## TASK
In the entries below, find the line with "en una versión" and the line with "Esta versión simplificada". Return those two lines and all lines between them, exactly.

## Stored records
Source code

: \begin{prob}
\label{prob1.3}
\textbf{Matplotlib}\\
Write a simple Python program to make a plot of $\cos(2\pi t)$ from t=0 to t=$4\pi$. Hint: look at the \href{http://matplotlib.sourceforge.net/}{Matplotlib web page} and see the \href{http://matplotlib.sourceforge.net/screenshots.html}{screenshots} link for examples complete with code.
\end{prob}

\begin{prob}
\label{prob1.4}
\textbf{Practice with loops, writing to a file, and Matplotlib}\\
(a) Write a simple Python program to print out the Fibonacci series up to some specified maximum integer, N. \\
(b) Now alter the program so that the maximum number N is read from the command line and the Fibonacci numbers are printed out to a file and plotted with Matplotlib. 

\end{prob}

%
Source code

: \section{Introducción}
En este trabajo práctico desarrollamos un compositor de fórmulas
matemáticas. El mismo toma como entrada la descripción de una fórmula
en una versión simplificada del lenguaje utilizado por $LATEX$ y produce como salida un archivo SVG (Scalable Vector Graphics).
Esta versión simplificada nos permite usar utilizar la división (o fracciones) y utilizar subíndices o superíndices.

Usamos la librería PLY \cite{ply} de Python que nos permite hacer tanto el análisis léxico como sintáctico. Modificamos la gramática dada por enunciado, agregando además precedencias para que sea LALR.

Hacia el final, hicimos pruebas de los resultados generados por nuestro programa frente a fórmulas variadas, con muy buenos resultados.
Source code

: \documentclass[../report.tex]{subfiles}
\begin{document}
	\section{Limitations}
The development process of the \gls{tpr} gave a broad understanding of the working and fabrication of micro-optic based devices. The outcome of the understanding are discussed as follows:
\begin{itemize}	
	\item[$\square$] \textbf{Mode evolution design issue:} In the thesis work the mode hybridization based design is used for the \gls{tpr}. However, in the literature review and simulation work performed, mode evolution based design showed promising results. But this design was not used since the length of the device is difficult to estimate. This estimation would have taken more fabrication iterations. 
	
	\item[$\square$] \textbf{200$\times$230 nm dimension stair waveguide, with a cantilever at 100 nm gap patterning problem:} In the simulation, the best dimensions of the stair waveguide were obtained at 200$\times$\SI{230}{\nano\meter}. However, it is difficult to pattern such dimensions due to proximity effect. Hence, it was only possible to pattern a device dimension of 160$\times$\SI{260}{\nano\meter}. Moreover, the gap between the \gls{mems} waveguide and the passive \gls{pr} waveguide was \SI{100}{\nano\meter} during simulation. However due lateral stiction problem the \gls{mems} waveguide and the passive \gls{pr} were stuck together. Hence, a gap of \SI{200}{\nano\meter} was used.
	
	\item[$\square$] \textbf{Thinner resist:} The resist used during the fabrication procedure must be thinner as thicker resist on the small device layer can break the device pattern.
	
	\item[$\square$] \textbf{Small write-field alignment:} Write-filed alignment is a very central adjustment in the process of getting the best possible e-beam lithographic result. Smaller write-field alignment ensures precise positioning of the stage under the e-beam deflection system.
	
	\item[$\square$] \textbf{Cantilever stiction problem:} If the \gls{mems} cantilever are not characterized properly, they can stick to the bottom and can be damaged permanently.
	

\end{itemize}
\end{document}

## RESULT FOR THIS EXERCISE
en una versión simplificada del lenguaje utilizado por $LATEX$ y produce como salida un archivo SVG (Scalable Vector Graphics).
Esta versión simplificada nos permite usar utilizar la división (o fracciones) y utilizar subíndices o superíndices.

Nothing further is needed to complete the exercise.